Die Mutter von Desmond is Amazing, Wendy Napoles, findet diese Argumente zwar wichtig, meint aber, dass sie auch sehr limitierend sein können. "Drag ist eine Kunstform und Kunst ist ständig im Wandel", sagt sie. "Außerdem haben die meisten Drag Queens selbst jung angefangen, indem sie Mamas Klamotten angezogen oder mit Make-up experimentiert haben."

Foto mit freundlicher Genehmigung von Violet Vixen

Obwohl Kinder, die in der Drag-Szene aktiv sind, nicht zwangsläufig queer sind, fürchtet Robinson, dass sie verstärkt mit Intoleranz und Vorurteilen konfrontiert werden könnten. Auch Napoles kann das bestätigen. Immer wieder würde ihr Hass entgegengebracht, weil ihr Sohn eine bekanntes Drag-Persönlichkeit ist und seine Plattform nutzt, um sich für LGBTQ-Rechte einzusetzen. "Menschen werfen mir Kindesmissbrauch vor, nennen mich pädophil,sagen, dass ich ins Gefängnis oder in die Irrenanstalt gehöre, oder sie drohen mir Gewalt an", sagte sie. Entmutigen lässt sie sich davon trotzdem nicht.

Leos Hobby hat sowohl ihm als auch seiner Mutter dabei geholfen, Drag und die queere Community besser zu verstehen. "Jeder sollte sein dürfen und anziehen, was er will, ohne dafür verurteilt zu werden. Wir tun niemandem weh"; sagt Leo. "Ich bin als Violet Vixen sehr glücklich und darum sollte es doch gehen: Ich bin mit mir selbst glücklich und liebe mich."

DATENSÄTZE:
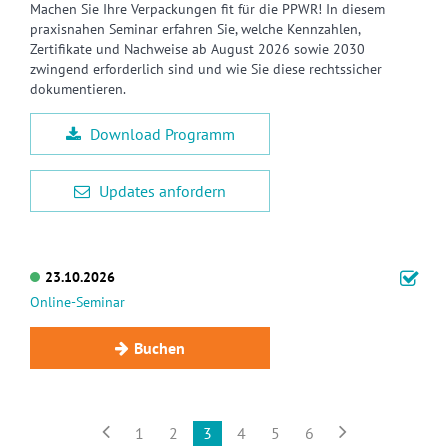
Machen Sie Ihre Verpackungen fit für die PPWR! In diesem
praxisnahen Seminar erfahren Sie, welche Kennzahlen,
Zertifikate und Nachweise ab August 2026 sowie 2030
zwingend erforderlich sind und wie Sie diese rechtssicher
dokumentieren.
Download Programm
Updates anfordern
23.10.2026
Online-Seminar
Buchen


1
2
3
4
5
6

ARBEITSAUFTRAG A: Als was bezeichnet Wendy Napoles Drag im Text über Kinder in der Drag-Szene?
ARBEITSAUFTRAG B: Gib aus dem Text über Kinder in der Drag-Szene die Passage wortgetreu wieder, beginnend bei „Obwohl Kinder, die“ und endend bei „davon trotzdem nicht.“.
ARBEITSAUFTRAG C: Schreibe den Text über Kinder in der Drag-Szene im Anschluss an seinen letzten Satz weiter.

ANTWORTTEIL A: Als eine Kunstform.

ANTWORTTEIL B:
Obwohl Kinder, die in der Drag-Szene aktiv sind, nicht zwangsläufig queer sind, fürchtet Robinson, dass sie verstärkt mit Intoleranz und Vorurteilen konfrontiert werden könnten. Auch Napoles kann das bestätigen. Immer wieder würde ihr Hass entgegengebracht, weil ihr Sohn eine bekanntes Drag-Persönlichkeit ist und seine Plattform nutzt, um sich für LGBTQ-Rechte einzusetzen. "Menschen werfen mir Kindesmissbrauch vor, nennen mich pädophil,sagen, dass ich ins Gefängnis oder in die Irrenanstalt gehöre, oder sie drohen mir Gewalt an", sagte sie. Entmutigen lässt sie sich davon trotzdem nicht.

ANTWORTTEIL C:
Die Boulet Brothers glauben, dass diese Selbstakzeptanz nicht nur den Kindern selbst, sondern auch anderen helfen kann. "Ältere Generationen wissen, wie es ist, als queere Person nicht unterstützt oder akzeptiert zu werden”, sagen sie. Sollte die jünger werdende Drag-Community dabei helfen, das Leben für kommende queere Generationen einfacher zu machen, sei das für sie nur positiv.

"Drag macht mich glücklich", sagt Katastrophe abschließend. "Wenn dich das Glück eines anderen wütend macht, dann solltest du darüber nachdenken, was dein wahres Problem ist. Wenn es dir unangenehm ist, dass jemand sich frei ausdrückt, schenke ihnen einfach keine Aufmerksamkeit. Kümmere dich um dein eigenes Leben."